One “little thing”, the attentive reader will have noticed, has unfortunately gone wrong if one compares the course expected by the neoclassical theory with reality. Interest rates have not fallen at all but have risen significantly worldwide. As in the 1970s, the central bankers, above all those responsible at the ECB, have reinterpreted the temporary price increases triggered by the supply shock as dangerous “inflation” and have pushed through exactly the opposite of what is compelling for neoclassical theory as a market outcome.

However, if you expected the neoclassical economists to go on the barricades and massively criticise the European central bank, which is forcing the opposite of what they believe to be “right” because it is market-driven, you were disappointed. No renowned neoclassicist has taken monetary policy to task for this insane attack on neoclassical reason. They are all lambasted and congratulate the central bankers for their consistency in “fighting inflation”.

What to do about rising interest rates?

What is crazy, however – there is no other way to put it – is that the neoclassical economists, even if they do not dare to criticise monetary policy, do not want to take note of the fact that in the case of a demand gap (worldwide, but especially in the “damaged” consumer countries) triggered by rising savings (of the suppliers of raw materials and energy), an interest rate hike makes everything much worse and cannot be corrected by any other economic policy means in the world except precisely by stopping this nonsensical means of raising interest rates as quickly as possible.
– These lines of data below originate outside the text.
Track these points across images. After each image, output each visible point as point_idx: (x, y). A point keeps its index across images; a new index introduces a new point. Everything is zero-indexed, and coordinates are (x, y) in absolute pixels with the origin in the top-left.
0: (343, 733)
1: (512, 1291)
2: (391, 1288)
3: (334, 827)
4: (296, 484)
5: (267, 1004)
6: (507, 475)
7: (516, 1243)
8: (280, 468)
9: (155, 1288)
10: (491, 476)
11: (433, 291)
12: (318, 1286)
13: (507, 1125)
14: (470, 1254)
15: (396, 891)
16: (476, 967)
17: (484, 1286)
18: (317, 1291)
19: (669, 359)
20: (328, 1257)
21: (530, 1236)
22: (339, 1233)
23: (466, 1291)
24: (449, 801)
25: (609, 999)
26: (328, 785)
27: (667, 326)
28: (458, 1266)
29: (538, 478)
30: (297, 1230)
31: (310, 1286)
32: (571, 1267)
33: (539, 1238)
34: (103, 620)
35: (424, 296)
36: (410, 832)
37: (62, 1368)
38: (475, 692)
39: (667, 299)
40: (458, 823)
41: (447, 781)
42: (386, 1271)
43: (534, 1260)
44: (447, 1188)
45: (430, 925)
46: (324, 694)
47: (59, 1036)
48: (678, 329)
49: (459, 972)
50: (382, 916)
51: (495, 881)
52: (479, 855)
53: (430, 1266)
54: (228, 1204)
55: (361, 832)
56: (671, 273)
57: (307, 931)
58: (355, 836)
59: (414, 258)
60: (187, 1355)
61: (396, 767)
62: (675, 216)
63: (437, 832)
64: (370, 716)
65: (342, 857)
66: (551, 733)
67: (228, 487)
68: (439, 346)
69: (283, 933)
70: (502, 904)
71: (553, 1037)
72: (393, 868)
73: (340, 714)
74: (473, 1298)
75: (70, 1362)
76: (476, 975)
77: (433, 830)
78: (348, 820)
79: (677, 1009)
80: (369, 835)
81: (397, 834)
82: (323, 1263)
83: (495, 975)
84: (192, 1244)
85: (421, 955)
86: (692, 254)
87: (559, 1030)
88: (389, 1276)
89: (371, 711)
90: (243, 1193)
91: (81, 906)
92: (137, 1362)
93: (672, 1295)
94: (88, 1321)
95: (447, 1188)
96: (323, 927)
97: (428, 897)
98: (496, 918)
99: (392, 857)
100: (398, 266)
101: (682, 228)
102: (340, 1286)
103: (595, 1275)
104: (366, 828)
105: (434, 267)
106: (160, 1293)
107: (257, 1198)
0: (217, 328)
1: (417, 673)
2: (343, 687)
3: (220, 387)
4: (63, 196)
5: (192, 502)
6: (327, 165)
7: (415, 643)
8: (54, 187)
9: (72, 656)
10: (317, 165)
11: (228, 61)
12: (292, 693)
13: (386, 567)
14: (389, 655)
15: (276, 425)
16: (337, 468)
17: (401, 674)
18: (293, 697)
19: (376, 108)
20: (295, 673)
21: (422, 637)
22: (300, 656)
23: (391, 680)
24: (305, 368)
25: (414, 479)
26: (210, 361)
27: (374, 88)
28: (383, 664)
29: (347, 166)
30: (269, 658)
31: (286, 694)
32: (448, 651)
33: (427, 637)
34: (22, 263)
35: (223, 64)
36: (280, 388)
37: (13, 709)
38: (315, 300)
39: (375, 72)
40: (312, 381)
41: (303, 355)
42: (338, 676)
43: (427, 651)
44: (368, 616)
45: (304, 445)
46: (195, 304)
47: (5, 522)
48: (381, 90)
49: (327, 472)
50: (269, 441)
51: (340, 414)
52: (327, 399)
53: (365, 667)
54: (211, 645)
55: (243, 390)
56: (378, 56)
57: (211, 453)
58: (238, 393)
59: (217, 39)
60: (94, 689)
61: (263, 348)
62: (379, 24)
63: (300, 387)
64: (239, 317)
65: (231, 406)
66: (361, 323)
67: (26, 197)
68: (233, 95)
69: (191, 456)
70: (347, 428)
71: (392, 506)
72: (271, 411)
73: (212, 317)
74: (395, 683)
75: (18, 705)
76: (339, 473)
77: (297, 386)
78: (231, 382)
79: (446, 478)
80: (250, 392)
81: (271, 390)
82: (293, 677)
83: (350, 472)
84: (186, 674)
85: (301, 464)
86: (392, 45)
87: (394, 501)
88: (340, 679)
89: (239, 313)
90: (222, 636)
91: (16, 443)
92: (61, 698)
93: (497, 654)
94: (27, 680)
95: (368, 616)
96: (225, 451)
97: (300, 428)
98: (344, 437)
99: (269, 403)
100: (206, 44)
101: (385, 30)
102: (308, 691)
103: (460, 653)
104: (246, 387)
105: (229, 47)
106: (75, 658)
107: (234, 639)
Neoliberal economists who are asked by politicians or the media what can be done about the malaise would have to answer that nothing will help as long as the absurd constellation of higher savings and simultaneously increased interest rates is not overcome. Instead of taking such a theoretically acceptable standpoint, the neoclassical economists ponder subsidised electricity, better depreciation rules, general tax cuts or even bureaucracy reduction as suitable therapies in this situation. One can only laugh heartily at such naivety, which reveals that they do not understand the macroeconomic dimension of their own theory. Using bureaucracy reduction against the constellation described above is like putting a drawing pin on the road to stop a tank.

It gets bad, however, when not only the academic neoliberals but also the political neoliberals who call the shots at central banks don’t know what is happening and what they should do. At the central bank meeting in Jackson Hole last month, Christine Lagarde made a statement about investment in Europe that exposed her cluelessness:

“At the same time, our higher exposure to these shocks can trigger policy responses which also move the economy. Most importantly, we are likely to see a phase of frontloaded investment that is largely insensitive to the business cycle – both because the investment needs we face are pressing, and because the public sector will be central in bringing them about.”

With a global demand gap and sharply rising interest rates, for which it is itself responsible in Europe, it expects “frontloaded investment” from the private sector and the state, because the “need for investment” is oppressively high. And these investments are supposed to be insensitive to the business cycle.

Indeed, the “need” is high all over the world, but that means nothing. When the central banks raise interest rates, they destroy the concrete demand for investment goods, and when in Europe the states have to comply with nonsensical debt rules, the hope for the public sector is also a foregone conclusion. What the president of the ECB is saying is not only naïve, but also dangerous, because it gives the impression that politicians only have to wait until the “need” asserts itself. One wonders why there is no supervisory body at the ECB to prevent anyone from writing such nonsense into the manuscript of its president.